Large multicenter studies led by Dr. Gelbard have demonstrated that idiopathic subglottic stenosis (iSGS) is a unique disease entity. It occurs almost exclusively in otherwise healthy adult Caucasian women and is confined to the proximal airway just below the vocal folds. An expanding range of endoscopic and open interventions are available, along with adjuvant medical therapies that bring symptom relief to patients.
“Together with engaged patients and superb colleagues, we have defined the natural history of idiopathic subglottic stenosis, established new tools to follow physiology and patient reported outcomes across the world, and built a good sense of how well our current treatments work,” said Dr. Gelbard, who is also managing director of the North American Airway Collaborative (NoAAC) and a tenured associate professor in the Department of Otolaryngology-Head and Neck Surgery at Vanderbilt University in Nashville, Tennessee.
Dr. Gelbard will discuss the ongoing cutting-edge research within NoAAC to define the cause of iSGS and pioneer new treatments during the H. Bryan Neel III, MD, PhD, Distinguished Research Lecture “Idiopathic Subglottic Stenosis Arises at the Interface of Host and Pathogen,” 2:30 – 3:30 pm (PT) on Monday, October 4.
“Despite our initial hypothesis that unique pathogenic bacteria drive iSGS, our recent findings suggest that the bacterial community in iSGS patients appears pretty similar to normal bacteria in healthy hosts,” Dr. Gelbard said. “The other interesting finding is that the bacteria on the surface of the airway are similar to the bacteria in the depths of the scars. Those observations have pushed us to interrogate the epithelium, the barrier lining of the airway, and how bacteria shape the inflammatory response in this group of patients.
“We believe iSGS patients possess defects in their airway epithelium predisposing them to displacement of normal surface bacteria into the immunoprivileged lamina propria, a region where they should not be,” he said.
This triggers sustained host inflammation and subsequent tissue remodeling that ultimately obstructs the airway and produces symptomatic dyspnea in patients, according to Dr. Gelbard.
Although the mechanisms responsible for sustained inflammation remain an open question, he said he sees parallels to another fibrosing airway disease, idiopathic pulmonary fibrosis (IPF). Although IPF is confined to the lungs, an interplay between genetic predisposition and environmental insults damages a vulnerable epithelium and leads to inflammation and subsequent lung fibrosis.

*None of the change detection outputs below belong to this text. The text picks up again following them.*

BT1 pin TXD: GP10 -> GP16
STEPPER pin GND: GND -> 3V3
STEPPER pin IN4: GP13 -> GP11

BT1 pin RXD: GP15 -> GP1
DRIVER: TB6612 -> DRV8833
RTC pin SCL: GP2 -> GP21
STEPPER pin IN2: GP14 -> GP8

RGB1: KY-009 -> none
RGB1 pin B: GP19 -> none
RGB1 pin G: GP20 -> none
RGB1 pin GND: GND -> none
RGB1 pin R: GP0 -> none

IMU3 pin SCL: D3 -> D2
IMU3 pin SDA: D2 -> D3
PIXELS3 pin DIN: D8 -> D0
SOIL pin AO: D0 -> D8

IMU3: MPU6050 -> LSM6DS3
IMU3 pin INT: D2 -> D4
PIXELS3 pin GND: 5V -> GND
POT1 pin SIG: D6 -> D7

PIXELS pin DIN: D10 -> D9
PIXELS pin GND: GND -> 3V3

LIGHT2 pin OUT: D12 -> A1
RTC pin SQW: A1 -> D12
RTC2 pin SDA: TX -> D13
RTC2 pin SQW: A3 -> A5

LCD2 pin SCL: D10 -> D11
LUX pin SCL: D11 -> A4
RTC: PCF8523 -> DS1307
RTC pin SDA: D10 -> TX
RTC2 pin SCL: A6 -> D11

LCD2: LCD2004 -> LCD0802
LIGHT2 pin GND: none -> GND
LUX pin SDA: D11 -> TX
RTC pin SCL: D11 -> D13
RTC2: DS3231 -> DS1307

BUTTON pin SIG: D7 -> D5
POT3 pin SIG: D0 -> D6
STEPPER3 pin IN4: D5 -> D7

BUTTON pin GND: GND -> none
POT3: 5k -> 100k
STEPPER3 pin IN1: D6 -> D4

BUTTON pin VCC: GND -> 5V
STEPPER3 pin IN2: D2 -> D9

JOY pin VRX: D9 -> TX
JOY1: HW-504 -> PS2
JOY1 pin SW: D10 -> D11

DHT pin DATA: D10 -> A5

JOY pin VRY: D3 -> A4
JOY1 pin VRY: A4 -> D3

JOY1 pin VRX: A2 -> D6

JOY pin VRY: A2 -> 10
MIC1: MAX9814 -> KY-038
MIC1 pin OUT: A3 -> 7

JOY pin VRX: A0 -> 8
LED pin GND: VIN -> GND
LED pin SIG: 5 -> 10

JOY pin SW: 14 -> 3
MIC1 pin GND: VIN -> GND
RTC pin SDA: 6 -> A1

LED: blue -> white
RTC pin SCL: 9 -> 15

“One of the most rewarding aspects of our work has been the collaborative spirt of patients and otolaryngologists across the world to chase down answers in this disease,” he said. “As surgeons, we all possess a sense of curiosity, an intuition for biologic variables, and an innate desire to evaluate evidence objectively. As practicing otolaryngologists, we employ essential features of the scientific method in our treatments for every patient, each day. I believe our work in idiopathic subglottic stenosis reinforces that good science is accessible to everyday clinicians.
“The answers are out there, but we’ll only find them if we keep asking why,” Dr. Gelbard said. “Asking why is our conduit to every kind of explanation, and explanation is what drives progress.”